When I read the news that The College Board is expanding its use of an “Adversity Score” with the SAT (including measures of “the crime rate and poverty level of the student’s neighborhood”), I immediately thought of a basic sociological question that is part of the discussion of the new methods: just how much does a neighborhood or location shape a person?
A few pieces of evidence:
1. A particular location shapes access to numerous resources from jobs to certain neighbors to local services and amenities to schools to certain political structures. Hence, residential segregation has significant influence on life chances.

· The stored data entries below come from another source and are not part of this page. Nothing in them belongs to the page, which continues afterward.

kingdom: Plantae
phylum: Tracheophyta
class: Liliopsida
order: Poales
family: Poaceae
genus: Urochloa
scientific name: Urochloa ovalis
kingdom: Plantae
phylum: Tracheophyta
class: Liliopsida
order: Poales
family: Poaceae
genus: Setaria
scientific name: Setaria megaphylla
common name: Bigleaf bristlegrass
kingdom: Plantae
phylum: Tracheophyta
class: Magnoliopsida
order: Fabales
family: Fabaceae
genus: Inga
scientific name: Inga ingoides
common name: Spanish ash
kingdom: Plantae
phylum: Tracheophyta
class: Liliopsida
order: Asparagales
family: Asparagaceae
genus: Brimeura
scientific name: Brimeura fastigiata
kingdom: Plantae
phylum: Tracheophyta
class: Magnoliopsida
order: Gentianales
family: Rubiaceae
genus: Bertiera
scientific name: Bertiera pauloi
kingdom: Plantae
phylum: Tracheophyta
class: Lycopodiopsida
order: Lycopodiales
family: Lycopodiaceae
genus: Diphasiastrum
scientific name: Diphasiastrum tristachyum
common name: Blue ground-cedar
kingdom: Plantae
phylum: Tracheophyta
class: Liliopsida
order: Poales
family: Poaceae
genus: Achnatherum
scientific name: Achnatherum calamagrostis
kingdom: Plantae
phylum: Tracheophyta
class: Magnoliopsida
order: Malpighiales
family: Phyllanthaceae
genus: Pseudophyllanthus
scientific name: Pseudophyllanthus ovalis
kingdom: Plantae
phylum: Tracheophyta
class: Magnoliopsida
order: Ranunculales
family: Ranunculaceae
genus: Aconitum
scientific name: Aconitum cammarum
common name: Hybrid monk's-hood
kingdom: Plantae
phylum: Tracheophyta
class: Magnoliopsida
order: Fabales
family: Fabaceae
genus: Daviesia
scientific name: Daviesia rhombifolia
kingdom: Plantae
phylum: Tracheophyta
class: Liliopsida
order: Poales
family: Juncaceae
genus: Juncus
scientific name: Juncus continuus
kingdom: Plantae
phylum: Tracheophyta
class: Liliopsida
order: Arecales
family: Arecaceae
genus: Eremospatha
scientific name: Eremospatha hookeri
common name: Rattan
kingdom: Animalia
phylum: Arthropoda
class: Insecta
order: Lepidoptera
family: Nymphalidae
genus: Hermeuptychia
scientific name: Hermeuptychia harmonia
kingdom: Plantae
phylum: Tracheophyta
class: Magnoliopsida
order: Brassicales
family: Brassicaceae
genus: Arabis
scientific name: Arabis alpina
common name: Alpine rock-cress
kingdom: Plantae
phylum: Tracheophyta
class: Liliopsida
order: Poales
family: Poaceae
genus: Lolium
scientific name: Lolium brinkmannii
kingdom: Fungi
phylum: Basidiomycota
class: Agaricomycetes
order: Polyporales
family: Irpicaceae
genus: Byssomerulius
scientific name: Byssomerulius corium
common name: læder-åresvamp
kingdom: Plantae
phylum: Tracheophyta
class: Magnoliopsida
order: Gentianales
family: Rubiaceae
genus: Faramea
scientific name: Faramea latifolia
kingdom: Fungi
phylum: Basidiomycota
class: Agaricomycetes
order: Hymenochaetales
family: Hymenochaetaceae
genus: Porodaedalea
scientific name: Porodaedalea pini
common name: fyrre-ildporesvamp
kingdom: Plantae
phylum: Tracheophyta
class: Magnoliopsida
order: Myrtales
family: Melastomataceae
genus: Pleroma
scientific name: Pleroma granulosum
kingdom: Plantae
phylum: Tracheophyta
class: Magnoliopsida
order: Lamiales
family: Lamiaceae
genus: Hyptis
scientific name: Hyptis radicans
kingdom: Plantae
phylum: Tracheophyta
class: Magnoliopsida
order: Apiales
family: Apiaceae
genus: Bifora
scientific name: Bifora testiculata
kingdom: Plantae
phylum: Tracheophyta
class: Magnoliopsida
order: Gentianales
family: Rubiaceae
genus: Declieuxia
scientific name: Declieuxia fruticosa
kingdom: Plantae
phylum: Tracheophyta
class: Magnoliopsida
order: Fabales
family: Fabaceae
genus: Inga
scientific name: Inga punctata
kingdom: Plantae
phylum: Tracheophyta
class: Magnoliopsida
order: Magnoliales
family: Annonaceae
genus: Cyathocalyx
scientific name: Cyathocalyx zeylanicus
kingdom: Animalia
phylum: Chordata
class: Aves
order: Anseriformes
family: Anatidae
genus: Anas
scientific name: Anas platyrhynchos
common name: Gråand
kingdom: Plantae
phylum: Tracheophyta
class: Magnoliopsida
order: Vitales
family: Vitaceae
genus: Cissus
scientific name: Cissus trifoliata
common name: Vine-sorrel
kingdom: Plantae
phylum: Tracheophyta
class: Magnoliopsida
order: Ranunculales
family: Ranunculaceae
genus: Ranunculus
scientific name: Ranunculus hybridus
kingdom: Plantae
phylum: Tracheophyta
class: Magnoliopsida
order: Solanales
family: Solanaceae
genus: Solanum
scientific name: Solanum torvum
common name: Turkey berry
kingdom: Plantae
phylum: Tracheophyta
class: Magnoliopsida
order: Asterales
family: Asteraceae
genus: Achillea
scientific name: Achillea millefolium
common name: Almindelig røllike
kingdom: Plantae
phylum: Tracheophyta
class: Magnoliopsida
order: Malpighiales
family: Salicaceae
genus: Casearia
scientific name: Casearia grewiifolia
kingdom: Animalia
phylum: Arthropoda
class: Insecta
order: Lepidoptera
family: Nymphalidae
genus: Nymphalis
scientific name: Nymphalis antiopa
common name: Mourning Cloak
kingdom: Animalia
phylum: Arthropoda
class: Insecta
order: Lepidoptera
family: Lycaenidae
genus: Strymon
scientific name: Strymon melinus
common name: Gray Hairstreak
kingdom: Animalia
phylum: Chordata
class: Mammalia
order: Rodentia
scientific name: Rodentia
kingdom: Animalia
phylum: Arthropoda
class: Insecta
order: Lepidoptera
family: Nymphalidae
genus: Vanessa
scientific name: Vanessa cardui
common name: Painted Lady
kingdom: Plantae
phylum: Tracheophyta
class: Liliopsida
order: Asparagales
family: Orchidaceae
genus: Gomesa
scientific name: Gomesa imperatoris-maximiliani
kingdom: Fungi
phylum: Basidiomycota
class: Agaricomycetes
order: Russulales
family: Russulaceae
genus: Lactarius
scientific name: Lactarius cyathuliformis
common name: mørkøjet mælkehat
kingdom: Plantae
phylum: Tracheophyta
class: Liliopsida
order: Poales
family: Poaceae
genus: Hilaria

2. Marketers seem to make a lot of zip codes. For example, Esri has a tool that divides American locations into certain slices:
Just head to the website, type in your zip code, and you’ll be greeted with a breakdown of your zip code’s demographic characteristics based on Esri’s “Tapestry” technology, which consists of 67 unique market segment classifications.
But more than that, the database is a fascinating glimpse into how marketers see the world, and how data profiles can link populations in distant cities—or not. Though cities like Portland, Oregon, and Austin, Texas, might be compared culturally, their marketing profiles are fairly distinct. And while the majority of consumers in Beverly Hills share a profile with those on Philadelphia’s Main Line, for example, they don’t match up with the profile for residents of similarly expensive zip codes on Manhattan’s Upper East Side.
At the same time, not everyone in a particular community or location has the same experience. Yet, locations are very formative for people even as they exercise some agency in responding to local conditions or making choices to move elsewhere.